--- OPGAVEN ---
- 1) Vertaal de volgende zin uit het tekstfragment over natuurterreinen in het Engels: "Onder natuurterreinen worden mede bossen en open wateren met een oppervlakte van tenminste één hectare verstaan."
- 2) Welke minimale oppervlakte moet een bos of open water volgens het tekstfragment over natuurterreinen hebben om als natuurterrein te gelden?
- 3) Ga verder met het tekstfragment over natuurterreinen en ongebouwde onroerende zaken, vanaf de laatste zin die getoond wordt.

--- TEKSTFRAGMENT ---
▼▼▼
Onder natuurterreinen worden mede bossen en open wateren met een oppervlakte van tenminste één hectare verstaan. Er is sprake van wetsduiding: zodra een bos of open water een oppervlakte van één hectare of meer heeft, is sprake van een natuurterrein. In deze gevallen is niet relevant of de inrichting en het beheer van de onroerende zaak zijn afgestemd op het behoud of de ontwikkeling van natuur. Dit leidt ertoe dat ook bedrijfsmatig geëxploiteerde bossen van tenminste één hectare tot de categorie natuurterreinen worden gerekend. Geheel of nagenoeg geheel staat overigens voor 90% of meer.
g. Ongebouwde onroerende zaken
Waar in deze verordening wordt gesproken over ongebouwde onroerende zaken, worden steeds ongebouwde onroerende zaken die geen natuurterrein zijn, bedoeld. Het gaat om de ongebouwde onroerende zaken bedoeld in artikel 117, onder b, van de Waterschapswet.
▲▲▲
--- TE BESTUDEREN MATERIAAL ---
▼▼▼
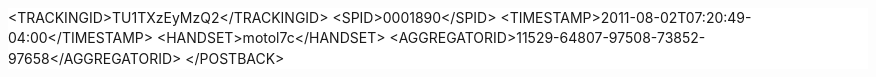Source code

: &lt;TRACKINGID&gt;TU1TXzEyMzQ2&lt;/TRACKINGID&gt;
&lt;SPID&gt;0001890&lt;/SPID&gt;
&lt;TIMESTAMP&gt;2011-08-02T07:20:49-04:00&lt;/TIMESTAMP&gt;
&lt;HANDSET&gt;motol7c&lt;/HANDSET&gt;
&lt;AGGREGATORID&gt;11529-64807-97508-73852-97658&lt;/AGGREGATORID&gt;
&lt;/POSTBACK&gt;</pre>
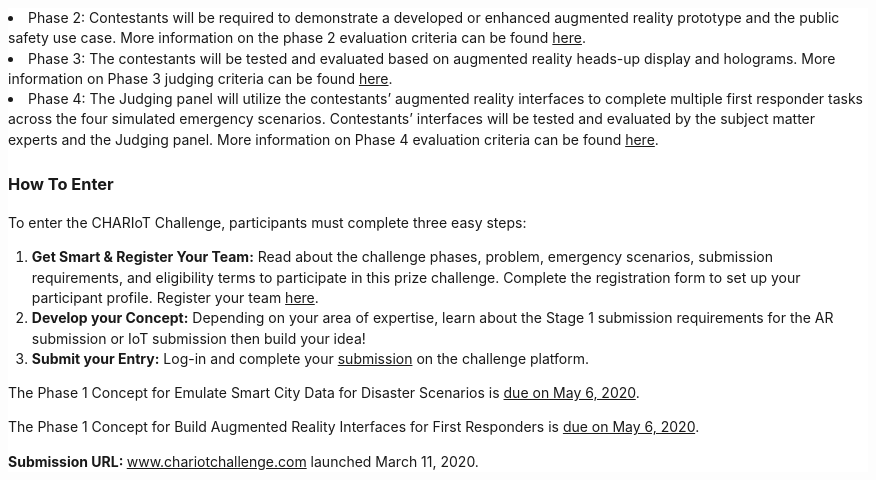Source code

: <li>Phase 2: Contestants will be required to demonstrate a developed or enhanced augmented reality prototype and the public safety use case. More information on the phase 2 evaluation criteria can be found <a href="https://www.chariotchallenge.com/ar-judging-criteria-page/" target="_blank" rel="noopener">here</a>.</li>
<li>Phase 3: The contestants will be tested and evaluated based on augmented reality heads-up display and holograms. More information on Phase 3 judging criteria can be found <a href="https://www.chariotchallenge.com/ar-judging-criteria-page/" target="_blank" rel="noopener">here</a>.</li>
<li>Phase 4: The Judging panel will utilize the contestants&rsquo; augmented reality interfaces to complete multiple first responder tasks across the four simulated emergency scenarios. Contestants&rsquo; interfaces will be tested and evaluated by the subject matter experts and the Judging panel. More information on Phase 4 evaluation criteria can be found <a href="https://www.chariotchallenge.com/ar-judging-criteria-page/" target="_blank" rel="noopener">here</a>.</li>
</ul>


### How To Enter


<p>To enter the CHARIoT Challenge, participants must complete three easy steps:</p>
<ol>
<li><strong>Get Smart &amp; Register Your Team:</strong> Read about the challenge phases, problem, emergency scenarios, submission requirements, and eligibility terms to participate in this prize challenge. Complete the registration form to set up your participant profile. Register your team <a href="https://www.chariotchallenge.com/register/" target="_blank" rel="noopener">here</a>.</li>
<li><strong>Develop your Concept:</strong> Depending on your area of expertise, learn about the Stage 1 submission requirements for the AR submission or IoT submission then build your idea!</li>
<li><strong>Submit your Entry:</strong> Log-in and complete your <a href="https://www.chariotchallenge.com/login/" target="_blank" rel="noopener">submission</a> on the challenge platform.</li>
</ol>
<p>The Phase 1 Concept for Emulate Smart City Data for Disaster Scenarios is <u>due on May 6, 2020</u>.</p>
<p>The Phase 1 Concept for Build Augmented Reality Interfaces for First Responders is <u>due on May 6, 2020</u>.</p>
<p><strong>Submission URL: </strong><a href="http://www.chariotchallenge.com" target="_blank" rel="noopener">www.chariotchallenge.com</a> launched March 11, 2020.</p>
▲▲▲
--- ANTWOORDEN PER OPGAVE ---
- 1) Nature areas are also understood to include forests and open waters with an area of at least one hectare.

- 2) Eén hectare.

- 3)
In artikel 1 van de Waterschapswet is het functionele karakter van de waterschappen vastgelegd: hun taak is de waterstaatkundige verzorging van een bepaald gebied. In verband hiermee is onder andere de zorg voor het watersysteem aan hen opgedragen. De regeling van het gebied gebeurt door de provincie, bij provinciaal reglement. In de praktijk wordt het gebied van het waterschap veelal aangeduid op een (al dan niet elektronische) kaart die bij het provinciale reglement behoort.
Op de kaart behorend bij het Reglement voor het bestuur van het hoogheemraadschap van Schieland en de Krimpenerwaard is het gebied waarbinnen de behartiging van de taak terzake van het wegenbeheer is opgedragen, niet afzonderlijk aangegeven. Daarom wordt voor de omschrijving van dit begrip verwezen naar de betreffende artikelen in dat reglement.
Waar in de verordening over ‘de heffing’ wordt gesproken, wordt steeds de wegenheffing, genoemd in artikel 122a van de Waterschapswet, bedoeld. De wegenheffing vervangt de tot nu toe bestaande omslagen waaruit het wegenbeheer bekostigd wordt.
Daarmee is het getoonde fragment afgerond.